Im Übrigen muss näher untersucht werden, welche Spill-over-Effekte in die gesellschaftliche Sphäre Neuro-Enhancement haben wird. Kann man das überhaupt verlässlich feststellen? Dazu müssten Studien organisiert werden, die Neuro-Enhancement an gesunden Probanden testen. Die Legitimität solcher Studien ist aber unter Wissenschaftlern sehr umstritten. Denn dann wären ja, sagen manche, vielleicht auch Studien mit Doping-Mitteln an Sportlern legitimierbar. Die Verlockungen sind allerdings groß, auch, weil bei uns die Bildungsgesellschaft als politisches Programm propagiert wird. Und dabei hat man ja nicht primär das individuelle Lebensglück, sondern die Erhöhung der ökonomischen Konkurrenzfähigkeit des ganzen Landes im Blick. Hier werden die Enhancement-Befürworter durchaus für ihre Sache argumentieren können. Man muss aber deutlich dazu sagen, dass alle diese Aspekte erst dann bedeutsam werden können, wenn die ethisch vorrangigen des individuellen Risikos und möglicher anderer nachteiliger Effekte für einzelne Personen zufriedenstellend geklärt sind.

Der Begriff des "Enhancement", wenn man ihn denn als "Steigerung" oder "Erweiterung" definiert, hat einen interessanten Bedeutungswandel erfahren. In den 60er Jahren war mit pharmakologisch unterstützter Bewusstseinserweiterung etwas ganz anderes gemeint als heute mit Enhancement, wo es ja in erster Linie um die Integration in den Arbeitsalltag geht.

Reinhard Merkel: Damals wurden exaltierte Bewusstseinszustände gesucht, man suchte bewusst abseits des Mainstreams nach neuen Wegen der Selbsterfahrung und -erweiterung. Heute ist das eher ein Anpassen an soziale Normen des Wettbewerbs, an die kompetitiven Strukturen der Gesellschaft. In seiner vielleicht ungebremsten gesellschaftlichen Wirkung wäre das höchst problematisch und bekämpfenswert. Das alleine reicht aber nicht aus, es dem individuellen Benutzer zu verbieten. Gefragt sind dann Regulierungsinstrumente unterhalb eines an die Person adressierten Verbots. Die sozialen Wirkungen von Alkohol und Zigaretten sind ja ebenfalls höchst problematisch, viel problematischer als alles, was wir uns derzeit unter dem Stichwort „Neuroenhancement“ vorstellen können.
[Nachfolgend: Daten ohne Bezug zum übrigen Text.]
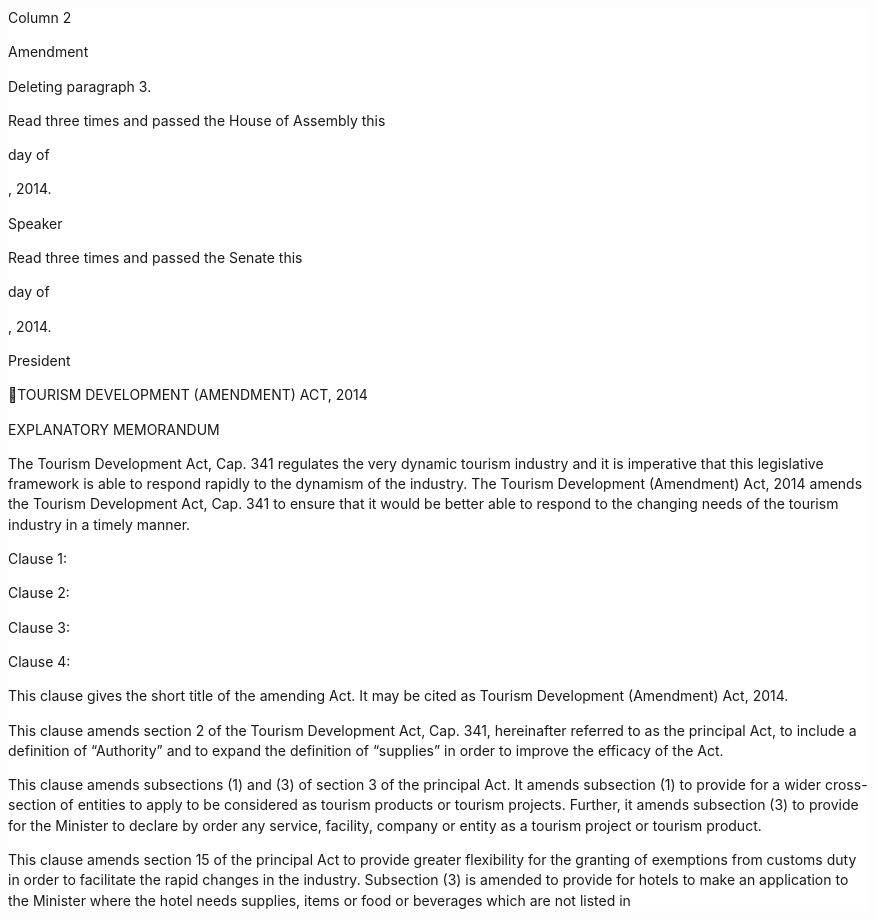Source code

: Column 2

Amendment

Deleting paragraph 3.

Read three times and passed the House of Assembly this

day of

, 2014.

Speaker

Read three times and passed the Senate this

day of

, 2014.

President

TOURISM DEVELOPMENT (AMENDMENT) ACT, 2014

EXPLANATORY MEMORANDUM

The Tourism Development Act, Cap. 341 regulates the very dynamic tourism
industry and it is imperative that this legislative framework is able to respond
rapidly to the dynamism of the industry. The Tourism Development (Amendment)
Act, 2014 amends the Tourism Development Act, Cap. 341 to ensure that it would
be better able to respond to the changing needs of the tourism industry in a timely
manner.

Clause 1:

Clause 2:

Clause 3:

Clause 4:

This clause gives the short title of the amending Act. It may
be cited as Tourism Development (Amendment) Act, 2014.

This clause amends section 2 of the Tourism Development Act,
Cap.  341,  hereinafter  referred  to  as  the  principal  Act,  to
include  a  definition  of  “Authority”  and  to  expand  the
definition of “supplies” in order to improve the efficacy of the
Act.

This clause amends subsections (1) and (3) of section 3 of the
principal Act. It amends subsection (1) to provide for a wider
cross-section of entities to apply to be considered as tourism
products or tourism projects. Further, it amends subsection (3)
to provide for the Minister to declare by order any service,
facility,  company  or  entity  as  a  tourism  project  or  tourism
product.

This clause amends section 15 of the principal Act to provide
greater  flexibility  for  the  granting  of  exemptions  from
customs  duty  in  order  to  facilitate  the  rapid  changes  in  the
industry. Subsection (3) is amended to provide for hotels to
make  an  application  to  the  Minister  where  the  hotel  needs
supplies, items or food or beverages which are not listed in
Dennoch käme wohl niemand ernsthaft auf die Idee, ein generelles rechtliches Trink- oder Rauchverbot für jedermann zu fordern.
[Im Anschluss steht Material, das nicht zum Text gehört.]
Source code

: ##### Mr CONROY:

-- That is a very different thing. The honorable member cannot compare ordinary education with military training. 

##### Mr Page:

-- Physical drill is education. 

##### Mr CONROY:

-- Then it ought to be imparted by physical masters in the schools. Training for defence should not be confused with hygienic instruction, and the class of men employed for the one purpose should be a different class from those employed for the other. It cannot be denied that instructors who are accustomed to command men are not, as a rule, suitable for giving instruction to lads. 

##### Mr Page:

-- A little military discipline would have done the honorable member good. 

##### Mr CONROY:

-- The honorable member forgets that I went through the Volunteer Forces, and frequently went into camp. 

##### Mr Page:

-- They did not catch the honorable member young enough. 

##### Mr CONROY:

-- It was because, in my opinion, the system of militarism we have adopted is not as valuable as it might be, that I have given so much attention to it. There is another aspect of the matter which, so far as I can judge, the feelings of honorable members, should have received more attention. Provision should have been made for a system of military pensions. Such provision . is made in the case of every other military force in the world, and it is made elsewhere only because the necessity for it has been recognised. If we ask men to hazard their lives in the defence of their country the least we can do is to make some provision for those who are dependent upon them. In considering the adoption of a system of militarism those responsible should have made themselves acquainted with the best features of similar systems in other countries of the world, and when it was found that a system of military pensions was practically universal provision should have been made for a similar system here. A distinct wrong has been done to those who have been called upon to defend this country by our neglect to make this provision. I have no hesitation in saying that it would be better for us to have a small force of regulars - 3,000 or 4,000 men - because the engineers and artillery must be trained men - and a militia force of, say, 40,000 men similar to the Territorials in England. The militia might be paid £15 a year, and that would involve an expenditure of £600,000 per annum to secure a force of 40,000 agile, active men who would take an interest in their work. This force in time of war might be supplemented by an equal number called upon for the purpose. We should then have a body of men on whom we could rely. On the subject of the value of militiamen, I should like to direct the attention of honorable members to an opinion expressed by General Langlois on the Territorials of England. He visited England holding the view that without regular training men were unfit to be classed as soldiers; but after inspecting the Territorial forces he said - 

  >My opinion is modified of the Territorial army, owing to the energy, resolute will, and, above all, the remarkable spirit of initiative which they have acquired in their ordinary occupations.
Ist die Einführung einer neuen Kategorie, abseits von Nahrungsergänzungsmitteln, Genussmitteln, Drogen und Medikamenten, nötig?
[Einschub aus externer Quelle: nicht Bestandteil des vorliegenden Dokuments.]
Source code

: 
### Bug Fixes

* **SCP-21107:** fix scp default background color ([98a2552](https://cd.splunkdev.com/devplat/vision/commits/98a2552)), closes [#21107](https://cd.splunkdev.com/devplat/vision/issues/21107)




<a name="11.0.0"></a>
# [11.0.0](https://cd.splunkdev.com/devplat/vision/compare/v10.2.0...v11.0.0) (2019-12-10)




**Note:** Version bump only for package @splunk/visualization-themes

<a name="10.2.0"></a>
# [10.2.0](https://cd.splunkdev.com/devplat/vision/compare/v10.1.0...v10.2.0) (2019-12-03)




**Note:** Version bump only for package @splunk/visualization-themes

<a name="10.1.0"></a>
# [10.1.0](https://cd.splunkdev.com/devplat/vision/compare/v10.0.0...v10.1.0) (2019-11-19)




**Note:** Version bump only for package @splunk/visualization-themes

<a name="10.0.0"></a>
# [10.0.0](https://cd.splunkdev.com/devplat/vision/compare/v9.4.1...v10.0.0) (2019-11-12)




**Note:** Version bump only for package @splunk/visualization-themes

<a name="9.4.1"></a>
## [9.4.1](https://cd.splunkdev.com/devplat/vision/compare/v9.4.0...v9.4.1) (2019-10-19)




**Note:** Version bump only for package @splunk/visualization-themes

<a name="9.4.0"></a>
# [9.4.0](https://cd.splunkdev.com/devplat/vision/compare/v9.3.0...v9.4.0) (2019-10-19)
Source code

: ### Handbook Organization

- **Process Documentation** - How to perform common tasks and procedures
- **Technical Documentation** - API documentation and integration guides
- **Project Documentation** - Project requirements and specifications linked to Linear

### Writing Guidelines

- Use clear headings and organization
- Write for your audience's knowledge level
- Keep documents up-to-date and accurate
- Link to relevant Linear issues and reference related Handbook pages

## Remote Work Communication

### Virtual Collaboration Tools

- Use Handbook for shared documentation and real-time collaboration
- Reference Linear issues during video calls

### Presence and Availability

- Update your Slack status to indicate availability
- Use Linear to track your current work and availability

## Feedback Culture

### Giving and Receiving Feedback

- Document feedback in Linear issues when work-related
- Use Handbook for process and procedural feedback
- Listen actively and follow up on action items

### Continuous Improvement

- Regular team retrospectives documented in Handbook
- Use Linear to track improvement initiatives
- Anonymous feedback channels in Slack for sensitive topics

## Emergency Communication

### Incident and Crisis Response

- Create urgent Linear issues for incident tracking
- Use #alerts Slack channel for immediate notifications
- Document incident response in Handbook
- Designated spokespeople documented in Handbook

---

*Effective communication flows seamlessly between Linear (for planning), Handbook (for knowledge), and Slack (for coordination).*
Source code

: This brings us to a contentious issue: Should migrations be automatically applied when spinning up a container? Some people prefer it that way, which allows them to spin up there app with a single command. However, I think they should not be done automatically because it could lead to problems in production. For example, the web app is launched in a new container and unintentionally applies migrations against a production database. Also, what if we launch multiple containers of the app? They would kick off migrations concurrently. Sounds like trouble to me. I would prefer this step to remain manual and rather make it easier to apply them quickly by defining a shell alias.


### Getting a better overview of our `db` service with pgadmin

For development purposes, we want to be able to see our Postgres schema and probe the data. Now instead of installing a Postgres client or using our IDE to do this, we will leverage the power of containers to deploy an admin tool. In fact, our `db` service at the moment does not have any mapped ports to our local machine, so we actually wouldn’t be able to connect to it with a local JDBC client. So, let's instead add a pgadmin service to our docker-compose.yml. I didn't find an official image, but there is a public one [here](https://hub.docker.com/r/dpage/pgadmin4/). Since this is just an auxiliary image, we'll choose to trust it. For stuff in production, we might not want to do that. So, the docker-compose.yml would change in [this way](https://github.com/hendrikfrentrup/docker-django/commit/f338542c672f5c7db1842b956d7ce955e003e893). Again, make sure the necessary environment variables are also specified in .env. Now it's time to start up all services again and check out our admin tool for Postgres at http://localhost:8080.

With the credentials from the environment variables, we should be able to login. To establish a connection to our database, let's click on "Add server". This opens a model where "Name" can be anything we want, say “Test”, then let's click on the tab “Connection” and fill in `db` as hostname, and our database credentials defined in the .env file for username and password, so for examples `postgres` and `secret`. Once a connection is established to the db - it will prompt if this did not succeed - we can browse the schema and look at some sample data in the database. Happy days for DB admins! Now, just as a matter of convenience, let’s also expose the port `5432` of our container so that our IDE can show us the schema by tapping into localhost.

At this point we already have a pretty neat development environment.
Reinhard Merkel: Begrifflich ist es angemessen, eine Kategorie des Neuro-Enhancements einzuführen, um die juristische und ethische Sonderstellung zu markieren. Die nun zum Thema Enhancement aufkeimende Bereichsethik „Neuroethics“ benötigt selbstverständlich Brücken zu den fundamentalen ethischen Prinzipien, deren abstrakt-allgemeine Geltung so gut wie unbestritten ist. Das Verletzungsverbot und das Solidaritätsgebot gehören dazu. Ich führe ein drittes Prinzip ein, das ich "Normenschutzprinzip" nenne: Alles was mit dem schutzbedürftigen körperlichen oder seelischen Bereich des Menschen zu tun hat, ist danach mit einer besonderen normativen Sensibilität und Vorsicht zu behandeln. Ein drei Tage alter Mäuse-Embryo und ein drei Tage alter menschlicher Embryo mögen in ihrem äußeren Erscheinungsbild und in ihrer aktuellen Null-Subjektivität keinerlei Unterschied aufweisen; gleichwohl gehen wir mit dem Human-Embryo anders um und sind dazu ethisch auch verpflichtet.